Добрались и до настоящих камней. В основании высоченного обрыва в излучине реки выходили темно-серые глины с «чертовыми пальцами» и с округлыми кусками все того же тяжелого и поблескивающего камня, который мы собирали у колодца в деревне. Теперь мы уже знали, что это — руда.
На свою стоянку руды натащили не менее пуда. Долго обсуждали, что будем с ней делать, что надо раскопать, записать и зарисовать. Областная станция юннатов поможет разобраться. Сами мы пока никаких анализов делать не умели.
Вечером, когда от комаров стало совершенно невыносимо, кто-то набросал в оба костра кусков руды. Авось что выйдет!
Перед рассветом все повскакивали со своих постелей из веток и травы — кругом шла пальба! Из костров вылетали фонтаны искр, «пахло порохом»!

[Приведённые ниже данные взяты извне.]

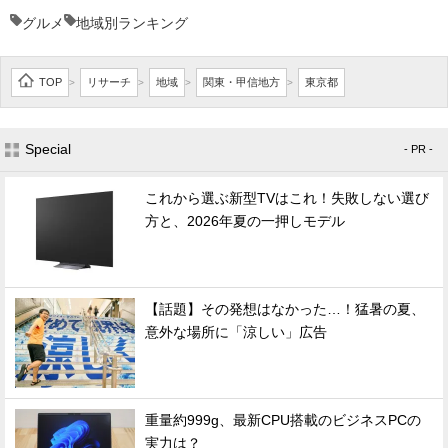
グルメ
地域別ランキング
TOP
リサーチ
地域
関東・甲信地方
東京都
>
>
>
>
Special
- PR -
これから選ぶ新型TVはこれ！失敗しない選び
方と、2026年夏の一押しモデル
【話題】その発想はなかった…！猛暑の夏、
意外な場所に「涼しい」広告
重量約999g、最新CPU搭載のビジネスPCの
実力は？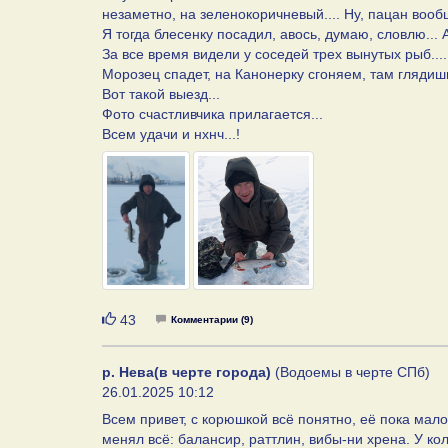
незаметно, на зеленокоричневый.... Ну, пацан вообще
Я тогда блесенку посадил, авось, думаю, словлю... А
За все время видели у соседей трех вынутых рыб....
Морозец спадет, на Канонерку сгоняем, там глядишь
Вот такой выезд...
Фото счастливчика прилагается...
Всем удачи и нхнч...!
Нравится
43
Комментарии (9)
р. Нева(в черте города)
(Водоемы в черте СПб)
26.01.2025 10:12
Всем привет, с корюшкой всё понятно, её пока мало.
менял всё: балансир, раттлин, вибы-ни хрена. У кол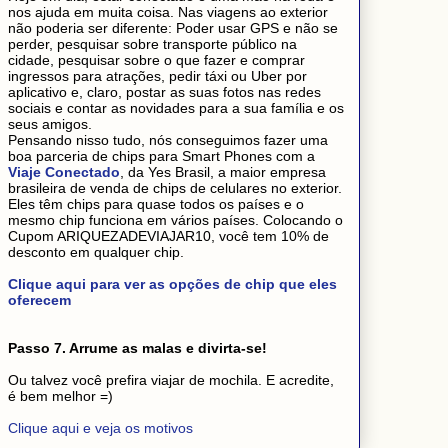
nos ajuda em muita coisa. Nas viagens ao exterior
não poderia ser diferente: Poder usar GPS e não se
perder, pesquisar sobre transporte público na
cidade, pesquisar sobre o que fazer e comprar
ingressos para atrações, pedir táxi ou Uber por
aplicativo e, claro, postar as suas fotos nas redes
sociais e contar as novidades para a sua família e os
seus amigos.
Pensando nisso tudo, nós conseguimos fazer uma
boa parceria de chips para Smart Phones com a
Viaje Conectado
, da Yes Brasil, a maior empresa
brasileira de venda de chips de celulares no exterior.
Eles têm chips para quase todos os países e o
mesmo chip funciona em vários países. Colocando o
Cupom ARIQUEZADEVIAJAR10, você tem 10% de
desconto em qualquer chip.
Clique aqui para ver as opções de chip que eles
oferecem
Passo 7. Arrume as malas e divirta-se!
Ou talvez você prefira viajar de mochila. E acredite,
é bem melhor =)
Clique aqui e veja os motivos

Еле разобрались в темноте, что это лопается руда. Угли разлетались, и через полусгоревшие поленья виднелись зловещие огненно-сиреневые пятна горящих кусков руды. От костров шел удушающе резкий газ. Нечего и думать о продолжении ночлега!
Долго палками выбрасывали злополучное топливо из костра и скатывали вниз к реке. И оттуда доходили временами волны газа, пока еще нам неизвестного.
Скоро в зарослях начали возиться ранние птички. После восхода комары поутихли, и мы долго спали крепчайшим сном на нашей разгромленной стоянке…
«Серный колчедан» — лаконично сообщал документ станции юннатов, куда мы осенью послали куски руды.
Вернулись мы домой из похода ярким солнечным утром. Было воскресенье двадцать второго июня тысяча девятьсот сорок первого года.